**Exercise details**
Quote all of the entries word for word.

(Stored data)

########################################

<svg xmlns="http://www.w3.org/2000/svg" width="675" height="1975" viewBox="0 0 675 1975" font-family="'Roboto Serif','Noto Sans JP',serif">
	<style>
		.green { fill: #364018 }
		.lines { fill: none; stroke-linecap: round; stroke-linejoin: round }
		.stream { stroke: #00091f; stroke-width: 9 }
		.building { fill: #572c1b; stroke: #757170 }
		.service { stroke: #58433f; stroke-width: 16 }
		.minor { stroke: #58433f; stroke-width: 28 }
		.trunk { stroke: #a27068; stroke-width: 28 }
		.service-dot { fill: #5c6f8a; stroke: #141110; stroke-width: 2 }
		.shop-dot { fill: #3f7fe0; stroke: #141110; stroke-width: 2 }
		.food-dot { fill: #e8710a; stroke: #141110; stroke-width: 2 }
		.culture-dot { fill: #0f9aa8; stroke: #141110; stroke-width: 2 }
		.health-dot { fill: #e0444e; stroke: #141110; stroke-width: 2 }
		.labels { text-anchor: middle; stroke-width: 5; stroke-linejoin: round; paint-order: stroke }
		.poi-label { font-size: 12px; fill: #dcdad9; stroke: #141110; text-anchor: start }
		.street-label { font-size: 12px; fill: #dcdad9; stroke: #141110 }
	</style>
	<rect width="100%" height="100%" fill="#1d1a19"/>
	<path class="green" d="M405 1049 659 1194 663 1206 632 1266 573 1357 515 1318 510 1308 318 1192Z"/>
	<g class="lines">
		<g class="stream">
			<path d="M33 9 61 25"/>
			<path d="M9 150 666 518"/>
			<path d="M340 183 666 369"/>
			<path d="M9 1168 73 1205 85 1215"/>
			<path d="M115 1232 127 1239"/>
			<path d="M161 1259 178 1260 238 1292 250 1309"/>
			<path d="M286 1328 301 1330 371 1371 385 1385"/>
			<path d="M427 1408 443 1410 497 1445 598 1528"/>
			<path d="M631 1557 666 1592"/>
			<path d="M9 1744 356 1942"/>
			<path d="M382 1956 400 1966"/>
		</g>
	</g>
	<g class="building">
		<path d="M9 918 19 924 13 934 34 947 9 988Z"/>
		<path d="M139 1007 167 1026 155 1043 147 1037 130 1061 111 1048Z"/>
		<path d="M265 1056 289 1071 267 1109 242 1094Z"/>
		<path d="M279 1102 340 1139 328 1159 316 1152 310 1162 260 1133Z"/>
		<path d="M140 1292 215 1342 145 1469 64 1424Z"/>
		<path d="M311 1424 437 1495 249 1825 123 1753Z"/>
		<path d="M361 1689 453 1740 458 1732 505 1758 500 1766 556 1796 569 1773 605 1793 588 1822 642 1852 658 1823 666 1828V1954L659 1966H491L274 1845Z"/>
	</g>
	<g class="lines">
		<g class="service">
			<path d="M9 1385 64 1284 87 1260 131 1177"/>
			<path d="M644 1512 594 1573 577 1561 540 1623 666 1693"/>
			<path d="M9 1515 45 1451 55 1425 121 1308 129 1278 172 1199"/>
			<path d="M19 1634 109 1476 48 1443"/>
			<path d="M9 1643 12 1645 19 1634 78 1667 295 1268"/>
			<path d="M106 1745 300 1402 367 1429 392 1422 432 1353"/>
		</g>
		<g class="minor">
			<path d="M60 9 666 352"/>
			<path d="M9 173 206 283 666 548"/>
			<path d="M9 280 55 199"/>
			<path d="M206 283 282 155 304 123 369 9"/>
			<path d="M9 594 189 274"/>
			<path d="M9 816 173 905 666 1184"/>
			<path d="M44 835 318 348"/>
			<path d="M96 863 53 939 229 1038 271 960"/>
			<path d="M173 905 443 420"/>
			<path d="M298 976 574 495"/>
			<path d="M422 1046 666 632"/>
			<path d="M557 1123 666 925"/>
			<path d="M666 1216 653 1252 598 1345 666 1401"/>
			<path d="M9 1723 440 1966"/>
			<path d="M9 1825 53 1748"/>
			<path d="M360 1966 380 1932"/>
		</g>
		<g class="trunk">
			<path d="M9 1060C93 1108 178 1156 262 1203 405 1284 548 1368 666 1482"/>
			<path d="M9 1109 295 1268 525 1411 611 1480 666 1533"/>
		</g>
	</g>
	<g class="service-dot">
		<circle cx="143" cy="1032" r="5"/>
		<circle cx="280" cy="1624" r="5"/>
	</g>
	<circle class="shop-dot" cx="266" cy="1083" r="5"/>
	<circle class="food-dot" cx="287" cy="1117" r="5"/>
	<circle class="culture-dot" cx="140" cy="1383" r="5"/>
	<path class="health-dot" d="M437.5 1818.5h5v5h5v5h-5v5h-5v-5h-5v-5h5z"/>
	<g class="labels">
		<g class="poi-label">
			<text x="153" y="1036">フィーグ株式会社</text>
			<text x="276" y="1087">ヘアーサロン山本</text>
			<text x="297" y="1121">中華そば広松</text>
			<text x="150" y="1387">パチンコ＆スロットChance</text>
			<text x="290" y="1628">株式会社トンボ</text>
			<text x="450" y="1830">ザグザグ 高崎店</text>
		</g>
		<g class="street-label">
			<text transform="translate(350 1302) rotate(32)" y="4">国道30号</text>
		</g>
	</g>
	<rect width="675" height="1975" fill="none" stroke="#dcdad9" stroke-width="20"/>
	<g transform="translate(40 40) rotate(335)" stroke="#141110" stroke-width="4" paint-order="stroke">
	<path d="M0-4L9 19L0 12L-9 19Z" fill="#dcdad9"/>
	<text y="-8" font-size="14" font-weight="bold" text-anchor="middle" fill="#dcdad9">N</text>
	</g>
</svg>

########################################

**Solution below**
<svg xmlns="http://www.w3.org/2000/svg" width="675" height="1975" viewBox="0 0 675 1975" font-family="'Roboto Serif','Noto Sans JP',serif">
	<style>
		.green { fill: #364018 }
		.lines { fill: none; stroke-linecap: round; stroke-linejoin: round }
		.stream { stroke: #00091f; stroke-width: 9 }
		.building { fill: #572c1b; stroke: #757170 }
		.service { stroke: #58433f; stroke-width: 16 }
		.minor { stroke: #58433f; stroke-width: 28 }
		.trunk { stroke: #a27068; stroke-width: 28 }
		.service-dot { fill: #5c6f8a; stroke: #141110; stroke-width: 2 }
		.shop-dot { fill: #3f7fe0; stroke: #141110; stroke-width: 2 }
		.food-dot { fill: #e8710a; stroke: #141110; stroke-width: 2 }
		.culture-dot { fill: #0f9aa8; stroke: #141110; stroke-width: 2 }
		.health-dot { fill: #e0444e; stroke: #141110; stroke-width: 2 }
		.labels { text-anchor: middle; stroke-width: 5; stroke-linejoin: round; paint-order: stroke }
		.poi-label { font-size: 12px; fill: #dcdad9; stroke: #141110; text-anchor: start }
		.street-label { font-size: 12px; fill: #dcdad9; stroke: #141110 }
	</style>
	<rect width="100%" height="100%" fill="#1d1a19"/>
	<path class="green" d="M405 1049 659 1194 663 1206 632 1266 573 1357 515 1318 510 1308 318 1192Z"/>
	<g class="lines">
		<g class="stream">
			<path d="M33 9 61 25"/>
			<path d="M9 150 666 518"/>
			<path d="M340 183 666 369"/>
			<path d="M9 1168 73 1205 85 1215"/>
			<path d="M115 1232 127 1239"/>
			<path d="M161 1259 178 1260 238 1292 250 1309"/>
			<path d="M286 1328 301 1330 371 1371 385 1385"/>
			<path d="M427 1408 443 1410 497 1445 598 1528"/>
			<path d="M631 1557 666 1592"/>
			<path d="M9 1744 356 1942"/>
			<path d="M382 1956 400 1966"/>
		</g>
	</g>
	<g class="building">
		<path d="M9 918 19 924 13 934 34 947 9 988Z"/>
		<path d="M139 1007 167 1026 155 1043 147 1037 130 1061 111 1048Z"/>
		<path d="M265 1056 289 1071 267 1109 242 1094Z"/>
		<path d="M279 1102 340 1139 328 1159 316 1152 310 1162 260 1133Z"/>
		<path d="M140 1292 215 1342 145 1469 64 1424Z"/>
		<path d="M311 1424 437 1495 249 1825 123 1753Z"/>
		<path d="M361 1689 453 1740 458 1732 505 1758 500 1766 556 1796 569 1773 605 1793 588 1822 642 1852 658 1823 666 1828V1954L659 1966H491L274 1845Z"/>
	</g>
	<g class="lines">
		<g class="service">
			<path d="M9 1385 64 1284 87 1260 131 1177"/>
			<path d="M644 1512 594 1573 577 1561 540 1623 666 1693"/>
			<path d="M9 1515 45 1451 55 1425 121 1308 129 1278 172 1199"/>
			<path d="M19 1634 109 1476 48 1443"/>
			<path d="M9 1643 12 1645 19 1634 78 1667 295 1268"/>
			<path d="M106 1745 300 1402 367 1429 392 1422 432 1353"/>
		</g>
		<g class="minor">
			<path d="M60 9 666 352"/>
			<path d="M9 173 206 283 666 548"/>
			<path d="M9 280 55 199"/>
			<path d="M206 283 282 155 304 123 369 9"/>
			<path d="M9 594 189 274"/>
			<path d="M9 816 173 905 666 1184"/>
			<path d="M44 835 318 348"/>
			<path d="M96 863 53 939 229 1038 271 960"/>
			<path d="M173 905 443 420"/>
			<path d="M298 976 574 495"/>
			<path d="M422 1046 666 632"/>
			<path d="M557 1123 666 925"/>
			<path d="M666 1216 653 1252 598 1345 666 1401"/>
			<path d="M9 1723 440 1966"/>
			<path d="M9 1825 53 1748"/>
			<path d="M360 1966 380 1932"/>
		</g>
		<g class="trunk">
			<path d="M9 1060C93 1108 178 1156 262 1203 405 1284 548 1368 666 1482"/>
			<path d="M9 1109 295 1268 525 1411 611 1480 666 1533"/>
		</g>
	</g>
	<g class="service-dot">
		<circle cx="143" cy="1032" r="5"/>
		<circle cx="280" cy="1624" r="5"/>
	</g>
	<circle class="shop-dot" cx="266" cy="1083" r="5"/>
	<circle class="food-dot" cx="287" cy="1117" r="5"/>
	<circle class="culture-dot" cx="140" cy="1383" r="5"/>
	<path class="health-dot" d="M437.5 1818.5h5v5h5v5h-5v5h-5v-5h-5v-5h5z"/>
	<g class="labels">
		<g class="poi-label">
			<text x="153" y="1036">フィーグ株式会社</text>
			<text x="276" y="1087">ヘアーサロン山本</text>
			<text x="297" y="1121">中華そば広松</text>
			<text x="150" y="1387">パチンコ＆スロットChance</text>
			<text x="290" y="1628">株式会社トンボ</text>
			<text x="450" y="1830">ザグザグ 高崎店</text>
		</g>
		<g class="street-label">
			<text transform="translate(350 1302) rotate(32)" y="4">国道30号</text>
		</g>
	</g>
	<rect width="675" height="1975" fill="none" stroke="#dcdad9" stroke-width="20"/>
	<g transform="translate(40 40) rotate(335)" stroke="#141110" stroke-width="4" paint-order="stroke">
	<path d="M0-4L9 19L0 12L-9 19Z" fill="#dcdad9"/>
	<text y="-8" font-size="14" font-weight="bold" text-anchor="middle" fill="#dcdad9">N</text>
	</g>
</svg>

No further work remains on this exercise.